Un climat de peur gagne la Route nationale numéro 2 (RN2), au niveau de Mwaro, dans le groupement de Rugari, territoire de Rutshuru, en province du Nord-Kivu. La population locale dénonce les agissements répétés d’un homme armé d’un fusil AK-47, qui opère à proximité immédiate du Parc national des Virunga, à une centaine de mètres seulement des habitations civiles.
Selon plusieurs témoignages concordants recueillis sur place, l’individu circule librement dans la zone et s’attaque aux passagers en provenance de Goma ou de Rutshuru, semant la panique parmi les usagers de cet axe stratégique reliant plusieurs centres économiques du Nord-Kivu.
Des incidents particulièrement graves ont été signalés le vendredi 10 janvier, aux environs de 17 h 30, heure locale. Une commerçante se rendant de Goma à Rutshuru, accompagnée d’un conducteur de moto, a été victime d’un pillage à main armée.

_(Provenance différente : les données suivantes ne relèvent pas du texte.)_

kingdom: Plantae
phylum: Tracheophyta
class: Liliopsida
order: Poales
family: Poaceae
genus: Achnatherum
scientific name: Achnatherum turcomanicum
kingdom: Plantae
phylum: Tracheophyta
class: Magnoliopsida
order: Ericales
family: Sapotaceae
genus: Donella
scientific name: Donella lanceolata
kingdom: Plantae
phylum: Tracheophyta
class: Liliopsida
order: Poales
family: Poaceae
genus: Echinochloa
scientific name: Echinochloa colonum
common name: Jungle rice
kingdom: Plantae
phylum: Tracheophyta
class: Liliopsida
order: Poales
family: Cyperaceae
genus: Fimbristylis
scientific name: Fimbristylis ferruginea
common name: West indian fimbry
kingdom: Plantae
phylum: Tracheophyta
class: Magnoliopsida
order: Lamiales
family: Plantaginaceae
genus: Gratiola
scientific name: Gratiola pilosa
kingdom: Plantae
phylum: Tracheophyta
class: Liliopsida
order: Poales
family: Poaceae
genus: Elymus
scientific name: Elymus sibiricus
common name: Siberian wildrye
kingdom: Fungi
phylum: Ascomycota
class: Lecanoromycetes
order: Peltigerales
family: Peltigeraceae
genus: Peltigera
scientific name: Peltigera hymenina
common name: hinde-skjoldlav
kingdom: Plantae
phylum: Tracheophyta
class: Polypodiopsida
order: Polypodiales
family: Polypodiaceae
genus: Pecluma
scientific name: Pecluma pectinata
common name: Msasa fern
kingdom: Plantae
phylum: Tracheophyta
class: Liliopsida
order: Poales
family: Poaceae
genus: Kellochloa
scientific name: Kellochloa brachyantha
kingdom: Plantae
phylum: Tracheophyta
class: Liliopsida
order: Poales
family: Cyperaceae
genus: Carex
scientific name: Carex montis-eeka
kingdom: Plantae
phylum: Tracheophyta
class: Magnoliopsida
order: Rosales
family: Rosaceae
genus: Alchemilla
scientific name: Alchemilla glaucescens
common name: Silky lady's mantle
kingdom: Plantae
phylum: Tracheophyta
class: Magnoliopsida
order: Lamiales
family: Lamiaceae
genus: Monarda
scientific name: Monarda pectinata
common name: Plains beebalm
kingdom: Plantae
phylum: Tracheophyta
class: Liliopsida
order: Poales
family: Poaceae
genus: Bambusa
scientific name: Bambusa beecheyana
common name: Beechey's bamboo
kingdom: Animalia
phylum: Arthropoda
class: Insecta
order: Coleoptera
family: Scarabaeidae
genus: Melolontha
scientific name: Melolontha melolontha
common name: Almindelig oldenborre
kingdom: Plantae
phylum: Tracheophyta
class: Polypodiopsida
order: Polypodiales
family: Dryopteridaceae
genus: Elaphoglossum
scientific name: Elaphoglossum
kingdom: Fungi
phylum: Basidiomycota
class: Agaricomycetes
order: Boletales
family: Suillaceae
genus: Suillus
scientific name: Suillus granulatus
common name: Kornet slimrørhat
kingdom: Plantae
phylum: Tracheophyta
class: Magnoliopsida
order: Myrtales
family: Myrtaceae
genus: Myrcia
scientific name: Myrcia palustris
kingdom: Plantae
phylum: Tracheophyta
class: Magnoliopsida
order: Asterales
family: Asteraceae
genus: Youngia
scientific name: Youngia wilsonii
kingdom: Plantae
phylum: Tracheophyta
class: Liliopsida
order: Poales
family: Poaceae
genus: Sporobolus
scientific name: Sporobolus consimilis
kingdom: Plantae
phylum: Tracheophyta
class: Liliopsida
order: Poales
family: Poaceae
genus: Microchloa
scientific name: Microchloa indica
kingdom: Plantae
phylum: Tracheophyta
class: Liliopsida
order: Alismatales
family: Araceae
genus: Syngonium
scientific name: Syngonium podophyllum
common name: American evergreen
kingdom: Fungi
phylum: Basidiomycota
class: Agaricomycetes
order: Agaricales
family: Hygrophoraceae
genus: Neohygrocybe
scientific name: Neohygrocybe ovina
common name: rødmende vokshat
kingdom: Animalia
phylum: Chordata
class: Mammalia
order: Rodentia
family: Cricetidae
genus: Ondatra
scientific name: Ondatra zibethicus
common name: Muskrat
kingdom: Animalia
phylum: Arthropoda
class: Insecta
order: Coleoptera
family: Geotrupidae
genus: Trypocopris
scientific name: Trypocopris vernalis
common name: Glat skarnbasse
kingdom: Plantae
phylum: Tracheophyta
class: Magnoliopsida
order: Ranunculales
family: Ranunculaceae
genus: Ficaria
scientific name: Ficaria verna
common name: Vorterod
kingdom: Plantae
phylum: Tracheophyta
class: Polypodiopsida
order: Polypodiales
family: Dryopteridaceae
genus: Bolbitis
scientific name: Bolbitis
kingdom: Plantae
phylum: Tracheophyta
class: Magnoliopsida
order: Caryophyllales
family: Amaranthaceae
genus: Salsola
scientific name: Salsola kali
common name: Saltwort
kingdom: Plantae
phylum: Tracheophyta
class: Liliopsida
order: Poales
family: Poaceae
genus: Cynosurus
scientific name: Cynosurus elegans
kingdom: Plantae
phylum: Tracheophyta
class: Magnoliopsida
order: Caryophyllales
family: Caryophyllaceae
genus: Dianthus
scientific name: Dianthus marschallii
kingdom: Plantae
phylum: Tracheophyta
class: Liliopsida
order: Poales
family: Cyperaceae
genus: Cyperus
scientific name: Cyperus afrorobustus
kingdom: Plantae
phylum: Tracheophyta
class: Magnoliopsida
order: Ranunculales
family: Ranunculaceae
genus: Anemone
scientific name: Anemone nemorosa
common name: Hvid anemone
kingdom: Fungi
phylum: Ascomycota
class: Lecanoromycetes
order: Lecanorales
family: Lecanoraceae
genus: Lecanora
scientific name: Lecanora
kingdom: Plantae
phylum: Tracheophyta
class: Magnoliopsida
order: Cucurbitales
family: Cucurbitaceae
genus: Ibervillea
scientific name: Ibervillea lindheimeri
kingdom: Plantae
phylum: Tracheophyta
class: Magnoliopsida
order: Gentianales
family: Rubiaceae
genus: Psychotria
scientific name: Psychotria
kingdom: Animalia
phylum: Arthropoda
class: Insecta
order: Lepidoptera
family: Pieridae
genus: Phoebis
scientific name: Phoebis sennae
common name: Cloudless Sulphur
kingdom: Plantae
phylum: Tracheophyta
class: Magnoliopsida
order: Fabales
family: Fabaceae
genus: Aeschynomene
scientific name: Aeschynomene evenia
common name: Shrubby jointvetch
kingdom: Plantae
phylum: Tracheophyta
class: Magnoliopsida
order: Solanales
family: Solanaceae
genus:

« Il nous a arrêtés et nous a ordonné de tout lui remettre. J’avais sur moi 1 000 dollars américains ainsi qu’un téléphone, sans compter l’argent et le téléphone du taximan. Il pointait son arme sur ma tête, nous n’avions pas le choix », a confié la victime, encore sous le choc.
Un autre témoignage, celui d’un taximan-moto, fait état d’un mode opératoire similaire.
« Je roulais normalement lorsqu’un homme s’est brusquement jeté devant la moto. Il nous a menacés avec son arme. Comme nous n’avions que des téléphones, il les a pris avant de disparaître », raconte-t-il.
À Rugari, plusieurs habitants affirment être en mesure d’identifier l’auteur présumé de ces actes criminels, évoquant son apparence et son comportement.
« C’est un jeune homme mince. Il porte souvent une veste qui ressemble à celles des groupes d’autodéfense locaux », explique une femme rencontrée dans la zone.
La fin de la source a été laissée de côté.